Perguntas frequentes sobre guarda

Guarda compartilhada significa dividir o tempo pela metade?

Não, e essa é a maior confusão sobre o tema. Guarda compartilhada é dividir as DECISÕES sobre a vida da criança, como escola, saúde e viagens. O tempo de convivência é organizado à parte e não precisa ser meio a meio. A criança pode morar principalmente com um dos pais e a guarda ainda assim ser compartilhada.

Qual a diferença entre guarda compartilhada e alternada?

São coisas diferentes, e as pessoas costumam misturar. Na compartilhada, os dois pais decidem juntos sobre a vida da criança, que tem uma residência de referência. Na alternada, a criança passa períodos morando em cada casa, revezando. A compartilhada é a regra prevista na lei; a alternada é excepcional e frequentemente criticada por não dar estabilidade à criança.

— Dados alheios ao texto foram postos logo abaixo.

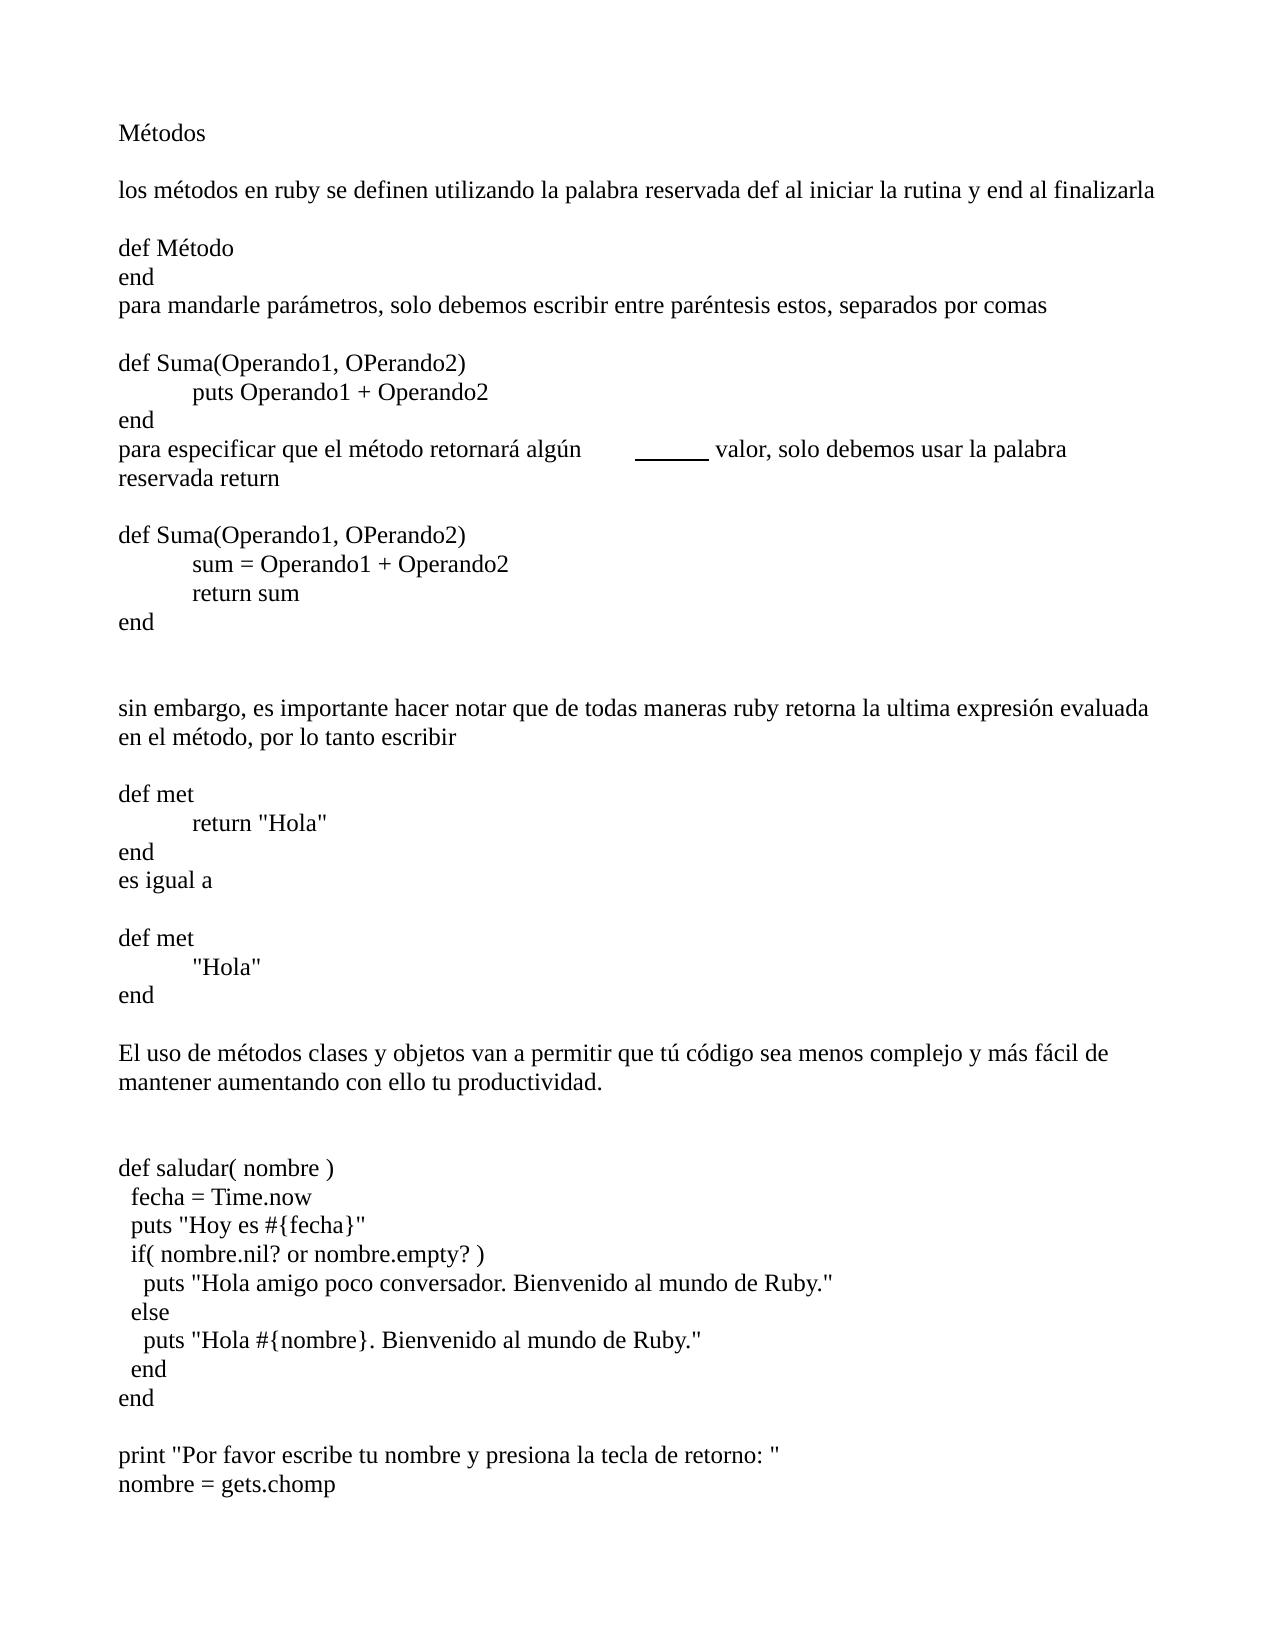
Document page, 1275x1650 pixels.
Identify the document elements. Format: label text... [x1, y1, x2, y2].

text puts Operando1 + Operando2 [118, 377, 1157, 406]
text sum = Operando1 + Operando2 [118, 549, 1157, 578]
text def saludar( nombre ) [118, 1153, 1157, 1182]
text def Suma(Operando1, OPerando2) [118, 521, 1157, 549]
text fecha = Time.now [118, 1182, 1157, 1211]
text end [118, 1354, 1157, 1383]
text El uso de métodos clases y objetos van a permitir que tú código sea menos complejo y más fácil de mantener aumentando con ello tu productividad. [118, 1038, 1157, 1096]
text end [118, 1383, 1157, 1412]
text return sum [118, 578, 1157, 607]
text else [118, 1297, 1157, 1326]
text print "Por favor escribe tu nombre y presiona la tecla de retorno: " [118, 1441, 1157, 1469]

Quem tem a guarda compartilhada paga pensão?

Pode pagar, sim. Guarda e pensão são coisas independentes. A guarda compartilhada não elimina a pensão: se um dos pais tem condição financeira maior, ou se a criança mora principalmente com um deles, a pensão continua fazendo sentido para equilibrar o sustento.

A mãe tem preferência na guarda?

Não. A lei não dá preferência por gênero. O critério é o melhor interesse da criança, avaliado no caso concreto: quem tem melhores condições de exercer a guarda, o vínculo com cada um, a rotina e a estrutura de cada lar. A ideia de que a guarda é automaticamente da mãe é cultural, não jurídica.

Dá para mudar a guarda depois de definida?

Sim. Decisão sobre guarda não é definitiva, porque a vida da criança e dos pais muda. Se a situação se alterar de forma relevante, ou se o arranjo atual estiver prejudicando a criança, é possível pedir a modificação na Justiça, sempre demonstrando o que mudou.

O que fazer quando o outro dificulta o contato com o filho?

Dificultar ou impedir a convivência do filho com o outro genitor pode configurar alienação parental, que a lei brasileira trata como algo sério e que pode ter consequências no arranjo da guarda. Existem medidas judiciais para restabelecer a convivência. Reunir registros do que vem acontecendo é o primeiro passo prático.